Data extract:

++++++++++

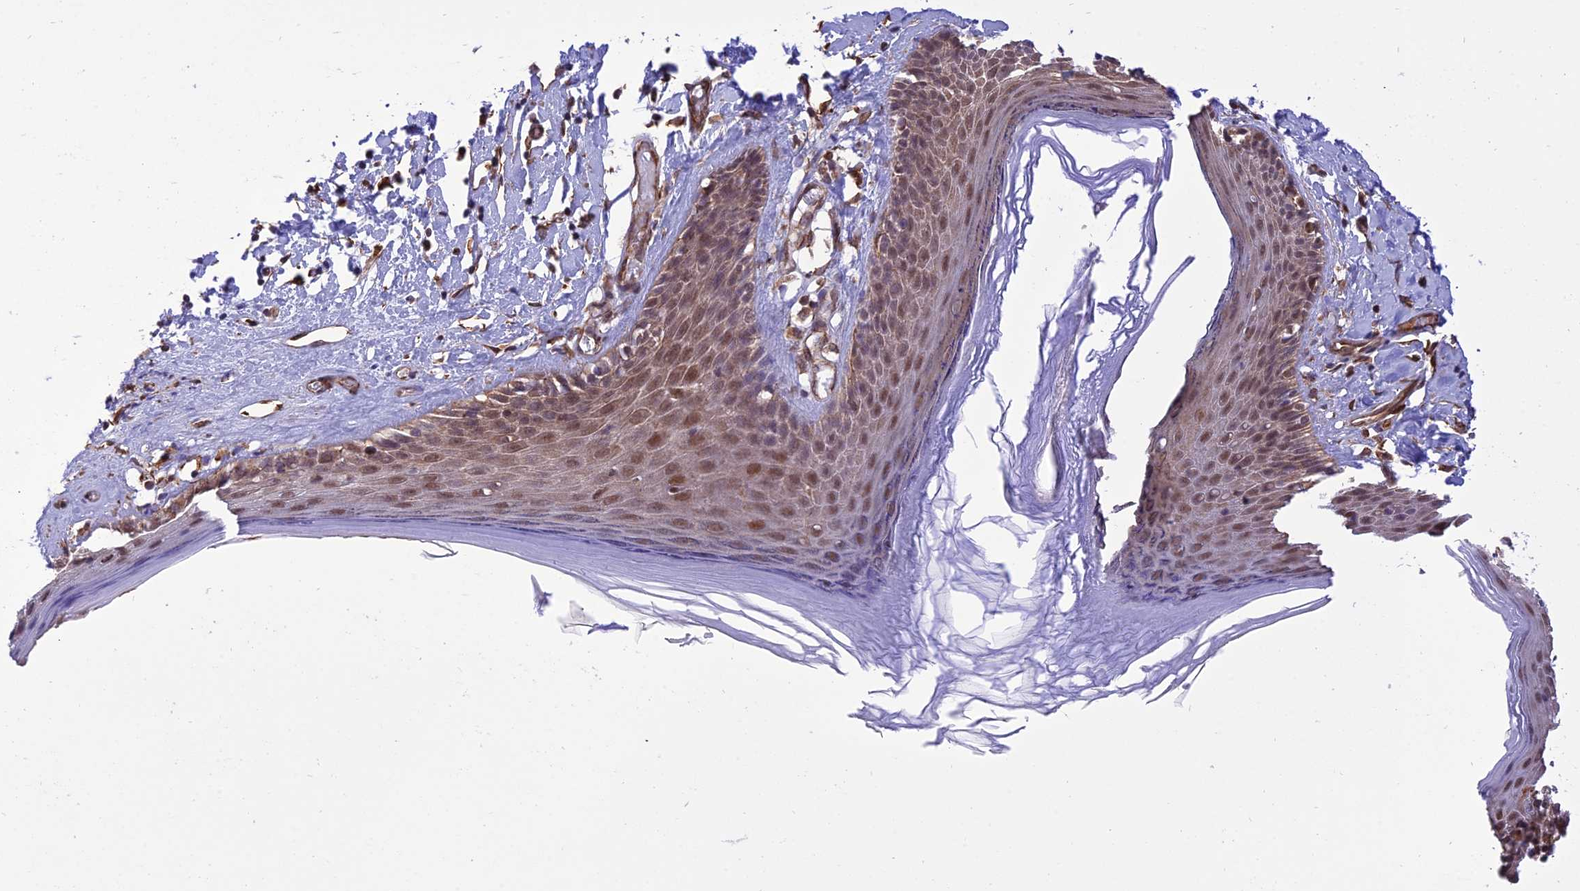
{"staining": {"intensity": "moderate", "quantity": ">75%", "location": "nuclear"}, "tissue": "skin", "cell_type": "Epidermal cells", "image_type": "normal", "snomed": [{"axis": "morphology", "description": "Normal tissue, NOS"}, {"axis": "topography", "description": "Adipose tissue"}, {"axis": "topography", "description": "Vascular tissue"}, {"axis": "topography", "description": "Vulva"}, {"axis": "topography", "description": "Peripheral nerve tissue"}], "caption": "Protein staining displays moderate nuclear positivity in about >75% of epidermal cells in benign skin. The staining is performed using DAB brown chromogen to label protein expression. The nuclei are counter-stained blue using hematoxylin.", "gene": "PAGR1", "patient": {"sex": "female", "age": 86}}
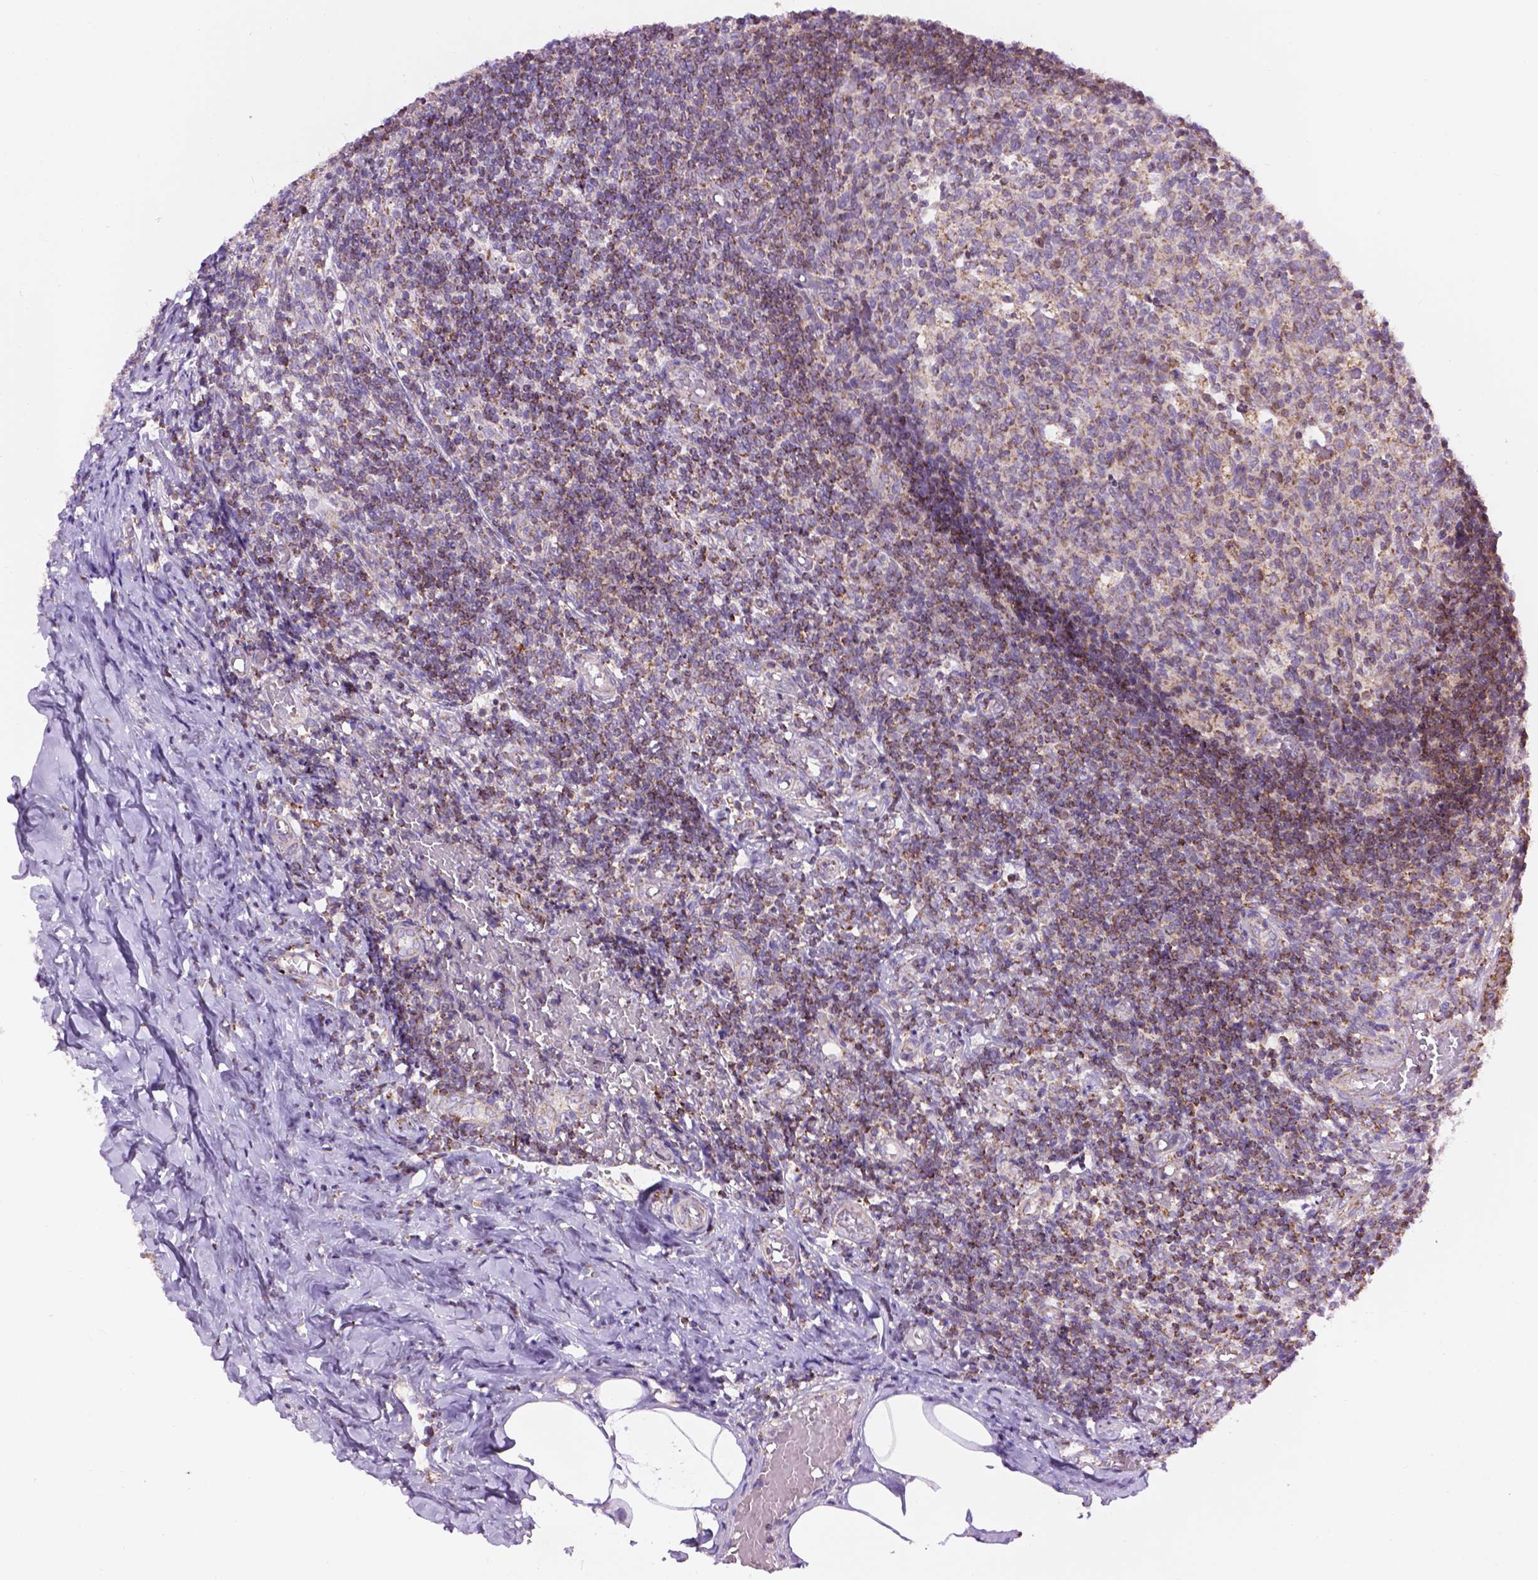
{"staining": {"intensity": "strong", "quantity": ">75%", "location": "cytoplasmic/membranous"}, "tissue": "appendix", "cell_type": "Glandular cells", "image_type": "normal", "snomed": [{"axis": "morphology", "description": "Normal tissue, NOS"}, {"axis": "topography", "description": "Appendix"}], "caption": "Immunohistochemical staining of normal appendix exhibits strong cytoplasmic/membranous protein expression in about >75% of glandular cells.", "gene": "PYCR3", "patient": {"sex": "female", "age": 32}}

++++++++++

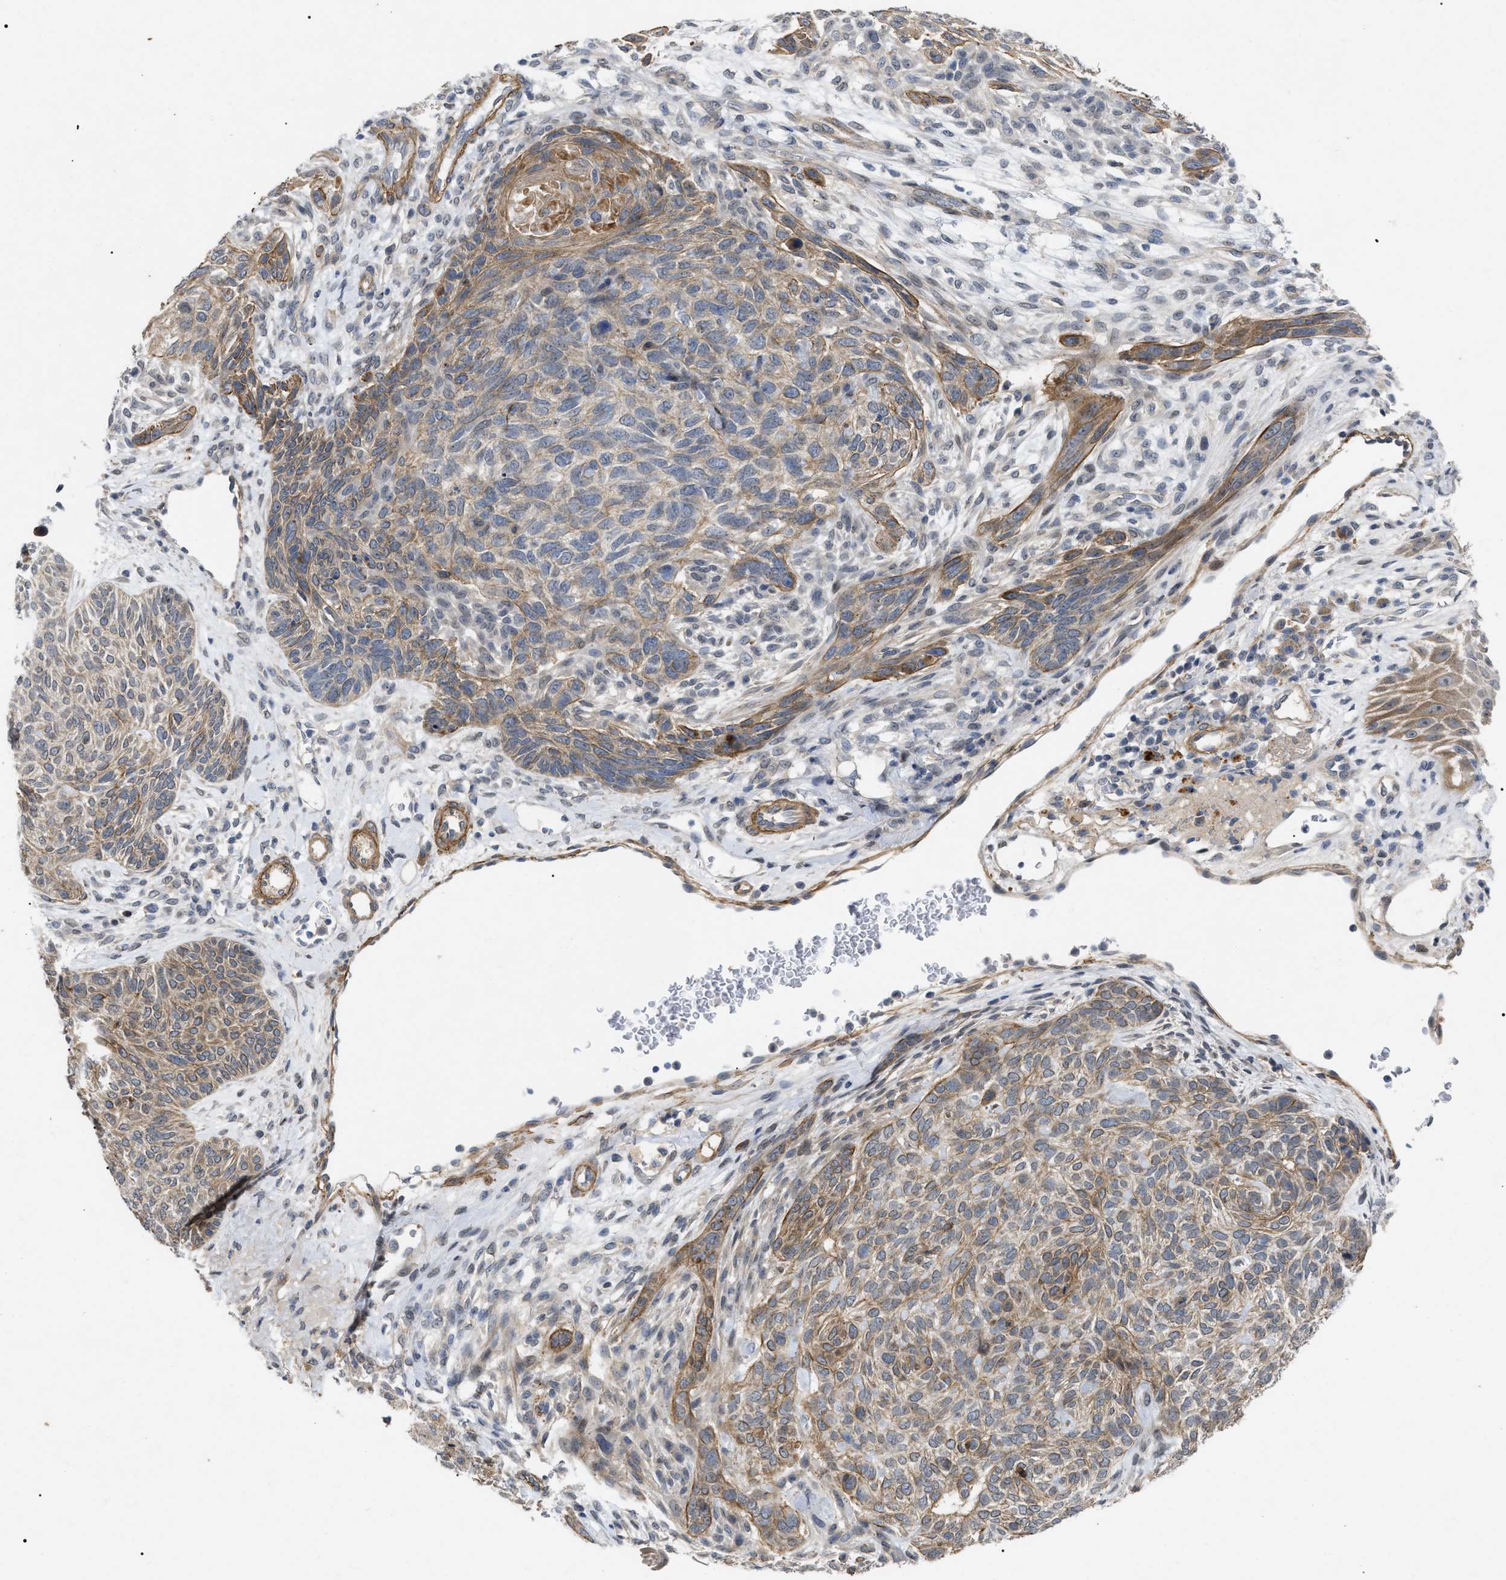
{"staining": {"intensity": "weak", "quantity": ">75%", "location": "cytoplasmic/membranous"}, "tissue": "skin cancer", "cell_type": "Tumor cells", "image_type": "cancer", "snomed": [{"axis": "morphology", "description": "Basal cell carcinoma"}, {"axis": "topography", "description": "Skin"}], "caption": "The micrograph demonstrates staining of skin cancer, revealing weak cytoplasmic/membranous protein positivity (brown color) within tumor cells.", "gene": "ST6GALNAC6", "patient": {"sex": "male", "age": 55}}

++++++++++

Exercise: All that is wanted is the lines above between the one containing "staining displays moderate" and the one containing "staining of normal", inclusive, restated word for word, with pictures omitted.

Response to this exercise:
{"staining": {"intensity": "moderate", "quantity": ">75%", "location": "nuclear"}, "tissue": "skin", "cell_type": "Epidermal cells", "image_type": "normal", "snomed": [{"axis": "morphology", "description": "Normal tissue, NOS"}, {"axis": "topography", "description": "Adipose tissue"}, {"axis": "topography", "description": "Vascular tissue"}, {"axis": "topography", "description": "Vulva"}, {"axis": "topography", "description": "Peripheral nerve tissue"}], "caption": "Protein staining displays moderate nuclear positivity in about >75% of epidermal cells in benign skin. The staining is performed using DAB brown chromogen to label protein expression. The nuclei are counter-stained blue using hematoxylin.", "gene": "PAGR1", "patient": {"sex": "female", "age": 86}}
{"staining": {"intensity": "strong", "quantity": ">75%", "location": "cytoplasmic/membranous"}, "tissue": "appendix", "cell_type": "Glandular cells", "image_type": "normal", "snomed": [{"axis": "morphology", "description": "Normal tissue, NOS"}, {"axis": "topography", "description": "Appendix"}], "caption": "Immunohistochemical staining of normal appendix exhibits strong cytoplasmic/membranous protein expression in about >75% of glandular cells.", "gene": "PYCR3", "patient": {"sex": "female", "age": 32}}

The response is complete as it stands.